Your task: Whenever "linejoin" appears in a line, please copy that line from the data.

══ Dataset content ══

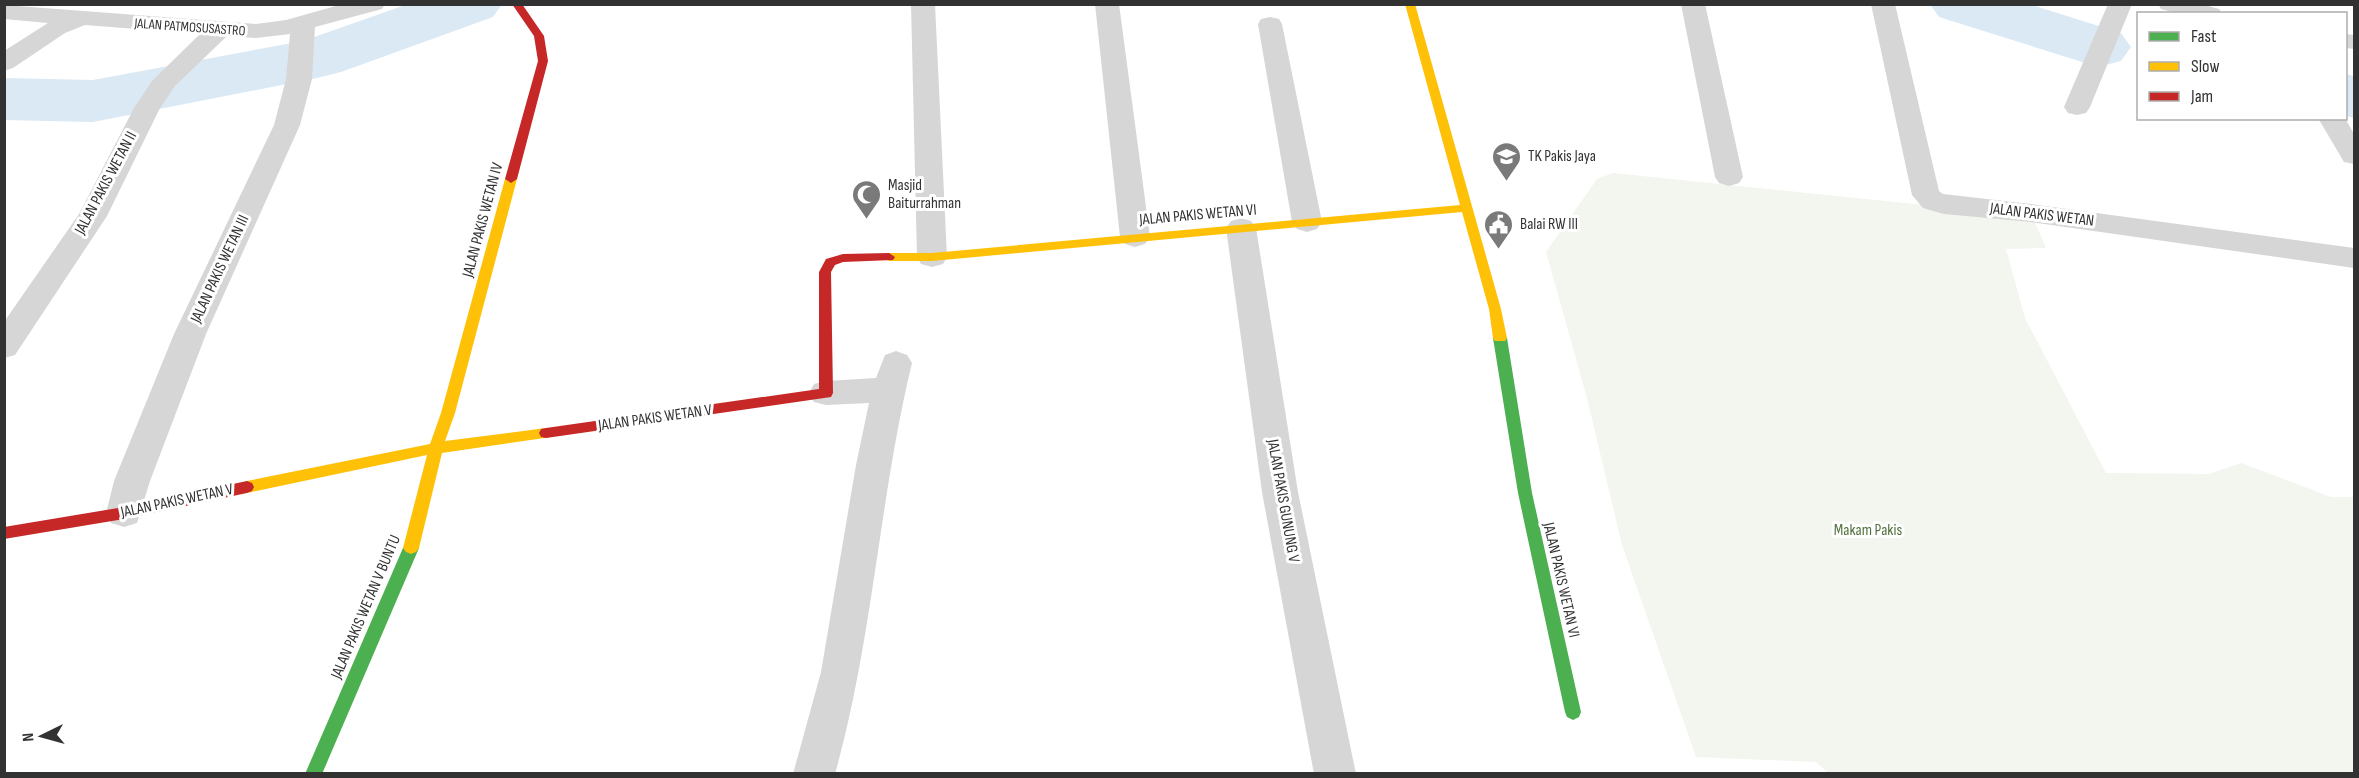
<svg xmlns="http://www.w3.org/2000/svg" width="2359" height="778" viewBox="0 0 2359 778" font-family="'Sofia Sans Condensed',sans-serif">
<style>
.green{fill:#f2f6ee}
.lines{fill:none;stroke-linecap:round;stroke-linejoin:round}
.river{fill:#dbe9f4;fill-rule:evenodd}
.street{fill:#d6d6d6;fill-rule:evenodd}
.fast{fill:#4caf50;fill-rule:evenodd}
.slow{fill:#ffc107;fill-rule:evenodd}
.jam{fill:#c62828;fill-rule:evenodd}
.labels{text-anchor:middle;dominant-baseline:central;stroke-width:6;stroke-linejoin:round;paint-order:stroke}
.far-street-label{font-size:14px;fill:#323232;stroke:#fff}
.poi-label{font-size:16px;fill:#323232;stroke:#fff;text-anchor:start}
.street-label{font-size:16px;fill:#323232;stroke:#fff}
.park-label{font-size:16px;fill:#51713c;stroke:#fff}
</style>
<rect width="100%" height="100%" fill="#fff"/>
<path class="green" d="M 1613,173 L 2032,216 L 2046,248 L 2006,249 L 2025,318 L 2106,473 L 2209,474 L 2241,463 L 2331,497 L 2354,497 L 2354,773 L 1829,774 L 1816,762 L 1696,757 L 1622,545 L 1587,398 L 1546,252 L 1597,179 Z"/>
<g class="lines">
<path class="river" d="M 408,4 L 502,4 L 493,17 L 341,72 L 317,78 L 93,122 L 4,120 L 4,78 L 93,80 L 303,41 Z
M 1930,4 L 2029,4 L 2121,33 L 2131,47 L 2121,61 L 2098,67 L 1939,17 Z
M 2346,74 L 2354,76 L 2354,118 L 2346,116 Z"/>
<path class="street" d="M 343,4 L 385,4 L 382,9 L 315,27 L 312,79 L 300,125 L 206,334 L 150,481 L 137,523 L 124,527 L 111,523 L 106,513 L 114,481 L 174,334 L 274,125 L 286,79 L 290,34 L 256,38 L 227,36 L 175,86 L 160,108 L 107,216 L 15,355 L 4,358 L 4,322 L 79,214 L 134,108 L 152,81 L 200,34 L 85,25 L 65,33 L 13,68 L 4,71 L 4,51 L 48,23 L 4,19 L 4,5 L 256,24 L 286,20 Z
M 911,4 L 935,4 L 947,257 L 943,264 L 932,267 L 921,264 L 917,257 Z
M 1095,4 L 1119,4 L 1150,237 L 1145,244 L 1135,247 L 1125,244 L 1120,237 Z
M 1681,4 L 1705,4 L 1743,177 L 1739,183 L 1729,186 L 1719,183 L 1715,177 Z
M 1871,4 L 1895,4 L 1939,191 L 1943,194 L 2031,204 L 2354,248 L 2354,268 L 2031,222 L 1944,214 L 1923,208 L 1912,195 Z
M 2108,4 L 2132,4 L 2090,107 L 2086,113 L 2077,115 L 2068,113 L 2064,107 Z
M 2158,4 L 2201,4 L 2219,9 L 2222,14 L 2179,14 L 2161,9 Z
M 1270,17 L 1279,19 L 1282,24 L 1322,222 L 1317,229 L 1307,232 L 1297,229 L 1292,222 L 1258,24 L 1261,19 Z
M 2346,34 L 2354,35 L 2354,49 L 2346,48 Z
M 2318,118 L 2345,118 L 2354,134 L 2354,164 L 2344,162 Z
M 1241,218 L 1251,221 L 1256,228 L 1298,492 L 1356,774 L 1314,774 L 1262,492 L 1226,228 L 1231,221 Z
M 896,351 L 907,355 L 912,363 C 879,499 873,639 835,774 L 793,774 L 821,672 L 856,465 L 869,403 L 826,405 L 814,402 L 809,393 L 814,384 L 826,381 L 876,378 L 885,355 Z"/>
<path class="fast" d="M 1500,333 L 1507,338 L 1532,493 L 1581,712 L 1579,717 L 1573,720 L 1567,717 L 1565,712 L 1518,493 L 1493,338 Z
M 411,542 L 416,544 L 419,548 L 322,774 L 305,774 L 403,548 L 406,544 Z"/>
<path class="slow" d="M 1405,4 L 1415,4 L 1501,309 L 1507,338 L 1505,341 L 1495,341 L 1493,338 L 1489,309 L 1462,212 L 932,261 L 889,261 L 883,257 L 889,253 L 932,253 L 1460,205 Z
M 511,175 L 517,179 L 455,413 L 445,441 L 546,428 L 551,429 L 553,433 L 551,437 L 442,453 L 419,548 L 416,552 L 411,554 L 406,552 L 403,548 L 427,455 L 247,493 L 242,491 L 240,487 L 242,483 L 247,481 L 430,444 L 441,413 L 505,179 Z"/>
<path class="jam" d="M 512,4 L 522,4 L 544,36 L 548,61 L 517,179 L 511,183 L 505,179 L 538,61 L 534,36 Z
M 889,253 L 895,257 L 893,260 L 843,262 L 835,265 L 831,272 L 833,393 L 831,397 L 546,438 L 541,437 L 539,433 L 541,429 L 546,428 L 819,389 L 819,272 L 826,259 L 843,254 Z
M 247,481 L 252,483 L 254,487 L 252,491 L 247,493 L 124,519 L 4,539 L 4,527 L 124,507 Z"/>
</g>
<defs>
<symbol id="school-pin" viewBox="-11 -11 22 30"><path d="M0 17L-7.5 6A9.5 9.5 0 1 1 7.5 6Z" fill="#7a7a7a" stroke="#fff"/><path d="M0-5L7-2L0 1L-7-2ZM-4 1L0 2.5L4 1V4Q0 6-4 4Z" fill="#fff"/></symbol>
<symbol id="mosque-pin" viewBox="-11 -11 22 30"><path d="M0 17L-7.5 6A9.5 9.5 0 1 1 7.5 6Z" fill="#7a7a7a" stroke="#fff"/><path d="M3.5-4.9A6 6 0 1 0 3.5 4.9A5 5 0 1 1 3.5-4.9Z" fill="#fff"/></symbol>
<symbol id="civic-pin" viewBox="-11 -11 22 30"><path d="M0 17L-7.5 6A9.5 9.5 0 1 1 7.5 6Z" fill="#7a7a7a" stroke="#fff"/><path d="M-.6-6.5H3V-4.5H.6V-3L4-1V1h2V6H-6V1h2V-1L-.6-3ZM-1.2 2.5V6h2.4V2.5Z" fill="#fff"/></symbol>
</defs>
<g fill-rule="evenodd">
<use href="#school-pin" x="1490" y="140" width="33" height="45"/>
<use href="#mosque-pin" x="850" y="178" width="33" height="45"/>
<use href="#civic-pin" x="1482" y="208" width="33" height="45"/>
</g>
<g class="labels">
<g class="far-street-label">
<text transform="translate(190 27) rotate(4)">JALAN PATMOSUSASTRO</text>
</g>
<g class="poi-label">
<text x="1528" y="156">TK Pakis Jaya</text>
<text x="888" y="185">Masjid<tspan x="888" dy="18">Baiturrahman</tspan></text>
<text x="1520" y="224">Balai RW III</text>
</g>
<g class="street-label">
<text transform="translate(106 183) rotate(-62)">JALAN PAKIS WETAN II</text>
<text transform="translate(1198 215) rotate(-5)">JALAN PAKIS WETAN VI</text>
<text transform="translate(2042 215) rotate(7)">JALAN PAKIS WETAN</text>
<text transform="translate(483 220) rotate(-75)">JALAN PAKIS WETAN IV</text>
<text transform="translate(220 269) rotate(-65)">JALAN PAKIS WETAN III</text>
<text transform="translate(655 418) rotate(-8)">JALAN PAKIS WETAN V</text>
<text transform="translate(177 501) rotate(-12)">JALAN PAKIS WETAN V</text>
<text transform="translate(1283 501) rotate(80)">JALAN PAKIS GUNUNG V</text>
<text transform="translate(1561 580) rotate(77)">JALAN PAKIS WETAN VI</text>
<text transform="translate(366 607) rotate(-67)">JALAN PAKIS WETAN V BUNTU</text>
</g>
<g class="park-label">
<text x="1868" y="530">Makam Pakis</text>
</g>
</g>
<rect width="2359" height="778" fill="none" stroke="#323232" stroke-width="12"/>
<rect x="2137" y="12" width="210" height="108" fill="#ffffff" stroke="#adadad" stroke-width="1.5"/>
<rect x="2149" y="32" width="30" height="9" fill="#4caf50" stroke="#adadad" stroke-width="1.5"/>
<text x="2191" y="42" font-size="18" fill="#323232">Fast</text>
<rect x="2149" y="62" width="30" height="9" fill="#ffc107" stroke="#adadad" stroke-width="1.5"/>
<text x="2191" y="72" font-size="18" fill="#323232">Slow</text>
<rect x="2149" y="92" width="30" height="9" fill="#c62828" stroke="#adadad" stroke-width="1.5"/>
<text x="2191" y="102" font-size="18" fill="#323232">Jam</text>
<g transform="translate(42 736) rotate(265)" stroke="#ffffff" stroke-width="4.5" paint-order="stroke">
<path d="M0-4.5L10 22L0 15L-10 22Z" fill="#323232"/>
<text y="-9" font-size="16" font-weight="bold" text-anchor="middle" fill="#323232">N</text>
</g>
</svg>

═══

Task solution:
.lines{fill:none;stroke-linecap:round;stroke-linejoin:round}
.labels{text-anchor:middle;dominant-baseline:central;stroke-width:6;stroke-linejoin:round;paint-order:stroke}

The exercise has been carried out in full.